The squid have not been found to be eating the salmon - but the conditions that are reducing salmon and the conditions where squid are increasing seem linked. It could also be that the squid are eating the food sources of the salmon.
The number of chinook salmon returning to California's Central Valley has reached a near-record low, pointing to an "unprecedented collapse" that could lead to severe restrictions on West Coast salmon fishing this year, according to federal fishery regulators.
The sharp drop in chinook or "king" salmon returning from the Pacific Ocean to spawn in the Sacramento River and its tributaries this past fall is part of broader decline in wild salmon runs in rivers across the West.
The population dropped more than 88 percent from its all-time high five years ago, according to an internal memo sent to members of the Pacific Fishery Management Council and obtained by The Associated Press.
Regulators are still trying to understand the reasons for the shrinking number of spawners; some scientists believe it could be related to changes in the ocean linked to global warming.
Only about 90,000 returning adult salmon were counted in the Central Valley in 2007, the second lowest number on record, the memo said. The population was at 277,000 in 2006 and 804,000 five years ago.
Fishermen face new, increasing threat from jumbo squid
Marine biologists have known for years that 100-pound squid have quietly made their way from the tropical regions of the Pacific to the cooler reaches of California.

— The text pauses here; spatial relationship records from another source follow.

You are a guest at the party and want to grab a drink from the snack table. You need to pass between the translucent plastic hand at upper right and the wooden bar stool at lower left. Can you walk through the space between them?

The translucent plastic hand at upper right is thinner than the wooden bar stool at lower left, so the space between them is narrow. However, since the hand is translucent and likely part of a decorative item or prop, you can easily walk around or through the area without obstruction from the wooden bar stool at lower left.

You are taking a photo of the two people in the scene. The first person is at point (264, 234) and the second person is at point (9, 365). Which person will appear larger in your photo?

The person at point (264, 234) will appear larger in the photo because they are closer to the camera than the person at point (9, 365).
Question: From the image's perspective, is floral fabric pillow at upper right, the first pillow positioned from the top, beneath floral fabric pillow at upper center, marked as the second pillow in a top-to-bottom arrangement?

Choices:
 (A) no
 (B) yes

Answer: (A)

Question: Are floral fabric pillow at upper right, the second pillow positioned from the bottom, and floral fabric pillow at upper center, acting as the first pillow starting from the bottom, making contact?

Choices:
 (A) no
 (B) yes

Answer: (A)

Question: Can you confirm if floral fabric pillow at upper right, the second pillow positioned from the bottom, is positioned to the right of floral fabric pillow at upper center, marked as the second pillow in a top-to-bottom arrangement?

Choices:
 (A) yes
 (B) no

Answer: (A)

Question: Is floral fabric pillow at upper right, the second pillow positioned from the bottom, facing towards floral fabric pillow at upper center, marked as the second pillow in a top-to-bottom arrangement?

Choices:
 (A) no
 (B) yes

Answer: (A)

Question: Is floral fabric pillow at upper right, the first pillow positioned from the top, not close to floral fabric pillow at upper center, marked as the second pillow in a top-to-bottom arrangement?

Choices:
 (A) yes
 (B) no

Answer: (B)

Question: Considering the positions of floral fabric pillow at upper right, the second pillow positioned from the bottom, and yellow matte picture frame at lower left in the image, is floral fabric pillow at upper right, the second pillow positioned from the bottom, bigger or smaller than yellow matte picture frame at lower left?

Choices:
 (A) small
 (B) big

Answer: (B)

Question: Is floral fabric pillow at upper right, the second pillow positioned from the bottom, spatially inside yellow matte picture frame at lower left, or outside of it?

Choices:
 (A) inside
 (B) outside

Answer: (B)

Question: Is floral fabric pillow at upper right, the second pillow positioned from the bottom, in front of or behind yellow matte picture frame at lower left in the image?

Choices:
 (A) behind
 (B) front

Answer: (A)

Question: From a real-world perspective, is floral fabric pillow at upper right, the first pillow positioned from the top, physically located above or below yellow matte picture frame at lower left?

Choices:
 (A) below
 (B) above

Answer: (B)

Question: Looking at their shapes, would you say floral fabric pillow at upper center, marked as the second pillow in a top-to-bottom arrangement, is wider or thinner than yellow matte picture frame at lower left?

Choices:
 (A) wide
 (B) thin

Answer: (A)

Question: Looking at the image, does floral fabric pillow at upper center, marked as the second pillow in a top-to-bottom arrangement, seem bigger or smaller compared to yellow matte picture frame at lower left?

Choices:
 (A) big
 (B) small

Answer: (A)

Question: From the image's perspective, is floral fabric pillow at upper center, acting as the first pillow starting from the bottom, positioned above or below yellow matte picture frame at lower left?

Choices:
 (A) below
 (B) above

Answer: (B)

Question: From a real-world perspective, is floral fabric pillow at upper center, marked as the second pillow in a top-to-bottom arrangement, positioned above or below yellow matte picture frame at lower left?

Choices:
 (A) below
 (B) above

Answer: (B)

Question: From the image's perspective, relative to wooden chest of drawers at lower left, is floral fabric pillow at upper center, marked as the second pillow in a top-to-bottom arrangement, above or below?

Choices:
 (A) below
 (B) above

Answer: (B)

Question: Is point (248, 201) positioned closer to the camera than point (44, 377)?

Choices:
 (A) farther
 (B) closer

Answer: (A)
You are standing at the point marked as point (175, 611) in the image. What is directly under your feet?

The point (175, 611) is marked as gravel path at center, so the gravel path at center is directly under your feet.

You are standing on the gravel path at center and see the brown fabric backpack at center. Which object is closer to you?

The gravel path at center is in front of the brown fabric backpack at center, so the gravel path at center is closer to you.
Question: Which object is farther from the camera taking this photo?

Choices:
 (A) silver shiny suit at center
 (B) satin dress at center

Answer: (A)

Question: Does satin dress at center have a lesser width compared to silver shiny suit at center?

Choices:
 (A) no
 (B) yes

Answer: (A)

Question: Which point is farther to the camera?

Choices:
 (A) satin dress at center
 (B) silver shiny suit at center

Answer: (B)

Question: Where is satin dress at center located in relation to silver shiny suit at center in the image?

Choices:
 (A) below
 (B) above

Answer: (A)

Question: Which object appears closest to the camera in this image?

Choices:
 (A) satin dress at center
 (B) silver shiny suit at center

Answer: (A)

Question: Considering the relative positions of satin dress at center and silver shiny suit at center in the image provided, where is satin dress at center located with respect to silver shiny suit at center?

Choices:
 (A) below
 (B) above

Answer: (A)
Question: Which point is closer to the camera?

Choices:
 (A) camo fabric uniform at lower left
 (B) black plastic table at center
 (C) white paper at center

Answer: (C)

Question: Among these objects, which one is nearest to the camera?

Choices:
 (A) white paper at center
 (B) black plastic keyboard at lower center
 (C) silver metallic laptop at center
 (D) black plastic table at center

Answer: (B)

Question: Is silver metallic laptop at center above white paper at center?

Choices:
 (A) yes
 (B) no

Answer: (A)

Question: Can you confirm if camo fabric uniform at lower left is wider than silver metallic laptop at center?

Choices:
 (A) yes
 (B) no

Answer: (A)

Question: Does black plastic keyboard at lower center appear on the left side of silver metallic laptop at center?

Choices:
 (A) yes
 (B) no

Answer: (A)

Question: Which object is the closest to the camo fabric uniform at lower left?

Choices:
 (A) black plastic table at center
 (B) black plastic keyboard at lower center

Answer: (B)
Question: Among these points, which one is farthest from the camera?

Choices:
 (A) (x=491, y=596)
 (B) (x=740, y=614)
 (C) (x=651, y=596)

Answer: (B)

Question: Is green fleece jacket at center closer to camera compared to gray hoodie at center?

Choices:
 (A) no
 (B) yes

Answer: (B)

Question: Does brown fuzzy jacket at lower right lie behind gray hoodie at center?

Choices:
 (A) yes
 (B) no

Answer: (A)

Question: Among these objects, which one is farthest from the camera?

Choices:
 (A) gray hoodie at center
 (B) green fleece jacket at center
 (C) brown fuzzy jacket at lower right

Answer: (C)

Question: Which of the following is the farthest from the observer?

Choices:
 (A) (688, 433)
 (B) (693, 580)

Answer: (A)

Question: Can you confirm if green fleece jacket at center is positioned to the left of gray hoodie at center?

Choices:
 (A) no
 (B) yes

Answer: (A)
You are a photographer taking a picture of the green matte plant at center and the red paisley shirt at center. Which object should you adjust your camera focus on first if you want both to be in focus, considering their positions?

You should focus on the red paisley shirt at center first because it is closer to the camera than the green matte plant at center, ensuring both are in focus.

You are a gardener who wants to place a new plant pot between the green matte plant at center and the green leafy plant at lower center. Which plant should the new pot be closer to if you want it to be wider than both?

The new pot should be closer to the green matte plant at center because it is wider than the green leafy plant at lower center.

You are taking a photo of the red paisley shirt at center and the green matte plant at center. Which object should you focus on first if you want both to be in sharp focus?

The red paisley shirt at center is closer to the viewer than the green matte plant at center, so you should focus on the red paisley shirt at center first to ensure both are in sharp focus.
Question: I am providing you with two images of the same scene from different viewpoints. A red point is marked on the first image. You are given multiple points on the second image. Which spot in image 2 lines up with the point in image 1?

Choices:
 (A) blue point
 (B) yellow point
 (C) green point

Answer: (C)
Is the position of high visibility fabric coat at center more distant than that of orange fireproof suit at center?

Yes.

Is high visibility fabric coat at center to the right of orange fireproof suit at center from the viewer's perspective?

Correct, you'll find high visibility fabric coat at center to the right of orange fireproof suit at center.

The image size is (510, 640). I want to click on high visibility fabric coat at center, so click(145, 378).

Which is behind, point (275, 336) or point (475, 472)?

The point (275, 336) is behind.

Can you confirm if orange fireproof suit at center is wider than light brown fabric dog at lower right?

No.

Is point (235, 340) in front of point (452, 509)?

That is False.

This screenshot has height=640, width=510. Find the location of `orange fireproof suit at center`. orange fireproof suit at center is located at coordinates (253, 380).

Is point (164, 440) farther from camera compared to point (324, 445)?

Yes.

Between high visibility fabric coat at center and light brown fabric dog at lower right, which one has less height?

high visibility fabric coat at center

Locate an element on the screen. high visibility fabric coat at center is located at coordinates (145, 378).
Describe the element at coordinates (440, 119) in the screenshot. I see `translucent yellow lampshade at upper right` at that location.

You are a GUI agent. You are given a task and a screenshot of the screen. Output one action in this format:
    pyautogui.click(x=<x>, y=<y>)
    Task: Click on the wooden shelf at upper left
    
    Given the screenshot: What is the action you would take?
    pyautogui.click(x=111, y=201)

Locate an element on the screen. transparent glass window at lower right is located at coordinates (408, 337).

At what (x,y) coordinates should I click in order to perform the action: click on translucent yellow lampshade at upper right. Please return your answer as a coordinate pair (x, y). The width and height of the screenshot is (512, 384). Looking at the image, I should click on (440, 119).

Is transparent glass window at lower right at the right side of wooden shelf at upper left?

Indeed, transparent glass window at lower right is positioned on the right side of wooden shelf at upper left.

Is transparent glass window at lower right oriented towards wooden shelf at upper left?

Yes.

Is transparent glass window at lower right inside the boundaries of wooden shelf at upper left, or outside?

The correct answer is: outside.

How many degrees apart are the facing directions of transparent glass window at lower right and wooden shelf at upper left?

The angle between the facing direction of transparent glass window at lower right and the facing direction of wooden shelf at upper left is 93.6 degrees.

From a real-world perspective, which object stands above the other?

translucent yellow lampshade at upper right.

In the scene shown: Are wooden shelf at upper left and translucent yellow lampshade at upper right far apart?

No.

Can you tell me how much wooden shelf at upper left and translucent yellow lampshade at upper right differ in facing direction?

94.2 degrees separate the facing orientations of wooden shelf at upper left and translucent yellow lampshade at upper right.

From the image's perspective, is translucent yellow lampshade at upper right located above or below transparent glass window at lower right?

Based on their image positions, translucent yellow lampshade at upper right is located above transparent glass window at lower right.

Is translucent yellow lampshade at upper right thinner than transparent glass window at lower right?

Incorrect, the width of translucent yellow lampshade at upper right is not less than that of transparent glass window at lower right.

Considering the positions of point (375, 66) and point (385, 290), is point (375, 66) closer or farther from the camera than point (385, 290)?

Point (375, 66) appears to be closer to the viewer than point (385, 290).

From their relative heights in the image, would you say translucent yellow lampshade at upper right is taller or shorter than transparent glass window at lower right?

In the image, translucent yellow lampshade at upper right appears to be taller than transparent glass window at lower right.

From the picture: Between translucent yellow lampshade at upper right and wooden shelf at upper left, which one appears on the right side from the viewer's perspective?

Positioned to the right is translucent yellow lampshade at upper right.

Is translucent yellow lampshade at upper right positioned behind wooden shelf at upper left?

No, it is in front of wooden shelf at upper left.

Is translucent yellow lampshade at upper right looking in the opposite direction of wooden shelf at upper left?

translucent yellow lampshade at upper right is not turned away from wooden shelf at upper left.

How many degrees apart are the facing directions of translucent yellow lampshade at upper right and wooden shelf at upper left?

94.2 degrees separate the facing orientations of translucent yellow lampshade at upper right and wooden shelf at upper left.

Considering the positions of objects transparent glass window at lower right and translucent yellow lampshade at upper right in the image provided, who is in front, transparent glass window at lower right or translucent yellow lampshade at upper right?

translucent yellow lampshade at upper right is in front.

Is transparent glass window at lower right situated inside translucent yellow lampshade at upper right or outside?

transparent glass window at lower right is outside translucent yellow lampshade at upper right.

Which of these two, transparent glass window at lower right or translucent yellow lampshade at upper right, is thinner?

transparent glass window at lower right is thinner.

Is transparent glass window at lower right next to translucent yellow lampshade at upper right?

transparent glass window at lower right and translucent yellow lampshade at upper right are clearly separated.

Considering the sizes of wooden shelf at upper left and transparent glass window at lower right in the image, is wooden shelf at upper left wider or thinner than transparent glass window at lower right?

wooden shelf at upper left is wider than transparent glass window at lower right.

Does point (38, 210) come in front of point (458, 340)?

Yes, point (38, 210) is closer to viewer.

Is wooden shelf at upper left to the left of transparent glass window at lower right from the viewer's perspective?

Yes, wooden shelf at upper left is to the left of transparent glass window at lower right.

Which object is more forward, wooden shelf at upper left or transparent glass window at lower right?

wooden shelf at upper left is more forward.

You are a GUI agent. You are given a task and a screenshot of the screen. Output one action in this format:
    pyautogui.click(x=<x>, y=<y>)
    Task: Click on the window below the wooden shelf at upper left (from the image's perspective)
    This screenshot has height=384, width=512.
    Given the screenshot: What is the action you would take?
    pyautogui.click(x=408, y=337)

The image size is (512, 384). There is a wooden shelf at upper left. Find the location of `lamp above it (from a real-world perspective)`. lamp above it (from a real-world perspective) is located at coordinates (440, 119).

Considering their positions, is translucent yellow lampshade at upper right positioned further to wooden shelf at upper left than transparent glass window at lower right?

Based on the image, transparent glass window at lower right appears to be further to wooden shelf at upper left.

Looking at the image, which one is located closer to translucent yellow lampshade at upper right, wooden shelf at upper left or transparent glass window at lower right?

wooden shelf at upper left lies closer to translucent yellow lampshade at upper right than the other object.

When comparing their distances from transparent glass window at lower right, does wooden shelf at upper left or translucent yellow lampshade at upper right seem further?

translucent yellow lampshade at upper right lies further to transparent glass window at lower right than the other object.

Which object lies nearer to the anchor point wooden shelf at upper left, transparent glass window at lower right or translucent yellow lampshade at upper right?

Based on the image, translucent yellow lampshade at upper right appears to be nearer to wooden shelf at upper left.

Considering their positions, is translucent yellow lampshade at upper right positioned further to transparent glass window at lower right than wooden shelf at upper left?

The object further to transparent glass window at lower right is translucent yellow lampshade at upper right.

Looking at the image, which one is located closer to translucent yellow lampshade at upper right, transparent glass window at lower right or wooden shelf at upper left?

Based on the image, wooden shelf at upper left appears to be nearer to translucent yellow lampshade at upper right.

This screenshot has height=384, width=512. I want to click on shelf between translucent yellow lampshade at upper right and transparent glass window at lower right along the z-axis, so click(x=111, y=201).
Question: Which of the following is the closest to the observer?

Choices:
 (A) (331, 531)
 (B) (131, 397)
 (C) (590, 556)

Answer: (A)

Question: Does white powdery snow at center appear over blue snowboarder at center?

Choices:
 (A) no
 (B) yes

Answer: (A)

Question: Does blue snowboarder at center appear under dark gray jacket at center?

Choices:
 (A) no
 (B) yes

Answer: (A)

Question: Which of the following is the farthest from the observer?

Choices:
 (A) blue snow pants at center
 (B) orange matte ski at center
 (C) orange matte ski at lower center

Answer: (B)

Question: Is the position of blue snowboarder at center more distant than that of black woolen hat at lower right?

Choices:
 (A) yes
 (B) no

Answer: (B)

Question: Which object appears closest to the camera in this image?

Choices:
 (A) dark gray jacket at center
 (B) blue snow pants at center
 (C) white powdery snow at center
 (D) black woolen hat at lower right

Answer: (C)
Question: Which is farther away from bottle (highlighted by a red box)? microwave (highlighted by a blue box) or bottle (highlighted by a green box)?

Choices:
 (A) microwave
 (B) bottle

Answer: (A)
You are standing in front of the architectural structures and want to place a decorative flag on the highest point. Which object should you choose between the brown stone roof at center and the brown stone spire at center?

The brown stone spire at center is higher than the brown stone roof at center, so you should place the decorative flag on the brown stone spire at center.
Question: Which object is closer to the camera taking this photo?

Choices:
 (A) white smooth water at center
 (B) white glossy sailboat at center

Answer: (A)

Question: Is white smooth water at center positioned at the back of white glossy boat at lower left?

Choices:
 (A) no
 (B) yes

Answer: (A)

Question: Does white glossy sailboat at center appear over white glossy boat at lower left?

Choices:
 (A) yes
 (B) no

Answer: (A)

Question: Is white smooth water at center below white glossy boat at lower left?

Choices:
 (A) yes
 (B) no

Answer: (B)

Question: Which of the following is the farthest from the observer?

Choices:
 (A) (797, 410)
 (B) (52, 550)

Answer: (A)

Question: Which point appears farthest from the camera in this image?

With 10 arms, a sharp beak and a mythic reputation for hunting in packs and attacking everything from scuba divers to each other, the Humboldt squid, also known as the jumbo squid, is now a common sight for fishermen and a current fascination of ocean-gazers.
But how much of a nuisance the little-understood cephalopod could become has only recently become clear.
Researchers in Santa Cruz have found that the squid's favorite foods are some of the most popular catches of fishermen in the region -- meaning competition, and perhaps another threat to an industry that has long struggled in the Monterey Bay.
"It looks like the squid have eaten a lot of the fish that are commercially important," said John Field, a fishery biologist with the National Oceanic and Atmospheric Administration...
Zeidberg, who spends time at Hopkins Marine Station in Pacific Grove, has found that the squid population in California, now likely in the hundreds of thousands, has been on the rise since 2002. While the squid have come to California before, never have they been seen in these numbers and for this long.
Zeidberg, Field and others are still trying to explain why the squid's population is growing outside of its native tropics, a trend that has played out in the Southern Hemisphere as well. Some say it's a lack of predators. Others say it's how rising ocean temperatures have created new hunting opportunities for the squid. But there's little consensus.